Why Warehouse Rents Keep Going Up While Demand Is Dropping by wsj

Warehouse rental prices across the U.S. have never been as high as they were in the second quarter, when the average asking rent for industrial space reached $9.59 a square foot.

That was 16.1% higher than the same period last year, said commercial real-estate services firm Cushman & Wakefield, and extended a four-year run of rising leasing costs that has pushed the price of warehouse space up 50% since the spring of 2020, when exploding consumer demand driven by the pandemic sent the market for warehouses skyrocketing.

In some markets, rents are rising even faster. The average asking rent in the Tampa Bay, Fla., region jumped 32.2% in the second quarter year-over-year, according to real-estate services firm JLL.

Yet vacancy rates for industrial real estate are also rising, reaching 4.1% in the second quarter after bottoming out at close to 3% late in 2022, when experts said hot markets like Southern California were effectively full.

The rush to find storage sites has slowed to a crawl: Newly-leased space fell by nearly 36% in the second quarter, according to Cushman & Wakefield, to 141 million square feet, as consumer spending pivoted from goods to services and big retailers sought to burn off excess inventories.

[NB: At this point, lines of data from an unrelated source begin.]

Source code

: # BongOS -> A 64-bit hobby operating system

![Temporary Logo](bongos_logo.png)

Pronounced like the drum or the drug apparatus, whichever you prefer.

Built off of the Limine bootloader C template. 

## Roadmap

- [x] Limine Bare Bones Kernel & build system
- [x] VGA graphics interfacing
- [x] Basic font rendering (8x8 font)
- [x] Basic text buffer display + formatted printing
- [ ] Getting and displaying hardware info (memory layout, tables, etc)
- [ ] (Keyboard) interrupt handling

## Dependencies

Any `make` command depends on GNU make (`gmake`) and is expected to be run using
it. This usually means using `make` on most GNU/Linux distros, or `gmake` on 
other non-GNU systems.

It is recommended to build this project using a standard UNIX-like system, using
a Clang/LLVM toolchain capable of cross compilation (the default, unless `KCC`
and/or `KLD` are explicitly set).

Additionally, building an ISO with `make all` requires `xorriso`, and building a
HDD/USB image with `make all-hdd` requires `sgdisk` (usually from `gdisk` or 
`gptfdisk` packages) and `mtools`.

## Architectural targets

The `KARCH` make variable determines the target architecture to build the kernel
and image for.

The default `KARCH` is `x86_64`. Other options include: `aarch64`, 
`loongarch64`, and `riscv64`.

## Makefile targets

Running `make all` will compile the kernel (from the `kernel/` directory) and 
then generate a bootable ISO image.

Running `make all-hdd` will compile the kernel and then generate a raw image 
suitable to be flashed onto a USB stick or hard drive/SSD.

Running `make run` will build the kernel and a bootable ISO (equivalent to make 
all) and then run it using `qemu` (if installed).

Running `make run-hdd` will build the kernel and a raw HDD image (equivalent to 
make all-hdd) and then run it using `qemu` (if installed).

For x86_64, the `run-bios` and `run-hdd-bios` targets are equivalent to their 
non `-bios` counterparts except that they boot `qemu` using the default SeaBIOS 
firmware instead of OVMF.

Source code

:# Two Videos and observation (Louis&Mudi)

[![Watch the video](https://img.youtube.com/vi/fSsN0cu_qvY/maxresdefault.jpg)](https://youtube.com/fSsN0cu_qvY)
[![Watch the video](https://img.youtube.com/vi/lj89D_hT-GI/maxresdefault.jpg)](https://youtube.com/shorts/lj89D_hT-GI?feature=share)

The gap between falling demand and rising prices is in part the result of particular dynamics of the industrial real-estate market, experts say, where warehouse operators and their customers typically sign deals for three to five years, basing leasing decisions on long-term prospects rather than short-term market conditions.

Industry experts also say the rising vacancy rates also disguise a fundamental factor driving the sector: The broader market for warehouse space remains extremely tight by historical standards, with availability still far below prepandemic levels.

The 4.1% vacancy rate last quarter was sharply higher than the 3.5% rate in the first three months of the year, but still well below the 5% average vacancy rate of 2020, according to Cushman & Wakefield.

Mehtab Randhawa, global head of industrial research at JLL, said companies are still competing for space in some cases, which is driving up rents even as shifting consumer spending and rising interest rates weigh on leasing decisions.

Suppliers to manufacturers that are opening production facilities in the U.S. are taking on warehouse space, for example, Randhawa said, helping replace some of the falling demand from e-commerce retailers.

Leasing has fallen “from the abnormal highs that we saw in 2021 and 2022 postpandemic,” Randhawa said. “It’s normalizing now.”

Jason Price, senior research director for U.S. industrial at Cushman & Wakefield, said a flood of facilities built over the past year, as warehouse operators raced to keep up with demand, is also driving up the average rental rate. About 139.5 million square feet of industrial space wrapped up construction in the second quarter, some of it replacing older facilities with new sites better outfitted for automation and other contemporary logistics strategies.

“These are priced at a premium over the market average in most cases, and that just naturally pushes the recorded average asking rents upwards,” Price said.

Even though average rental rates are rising, some companies are able to find better deals on space than they had the past few years, Price said. Tenants have “more options on the table for them, whether it’s within new construction or previously existing product,” he said.

Developers have recently been paring back projects amid declining leasing activity and rising interest rates, which could prolong a shortfall of logistics space and put additional pressure on asking rents, industry experts said.

Prologis, the world’s largest builder of logistics properties, said construction starts were down about 40% in the second quarter across the U.S. markets where it operates.

“We see deliveries in 2024 falling short of demand, reducing vacancy over the course of next year,” said Timothy Arndt, chief financial officer of Prologis, on an earnings call July 18.

Price said he expects rents will keep rising this year and next, but at a slower rate than they did at the height of the pandemic-driven demand.

“We’re not projecting rents to revert downward at all,” he said.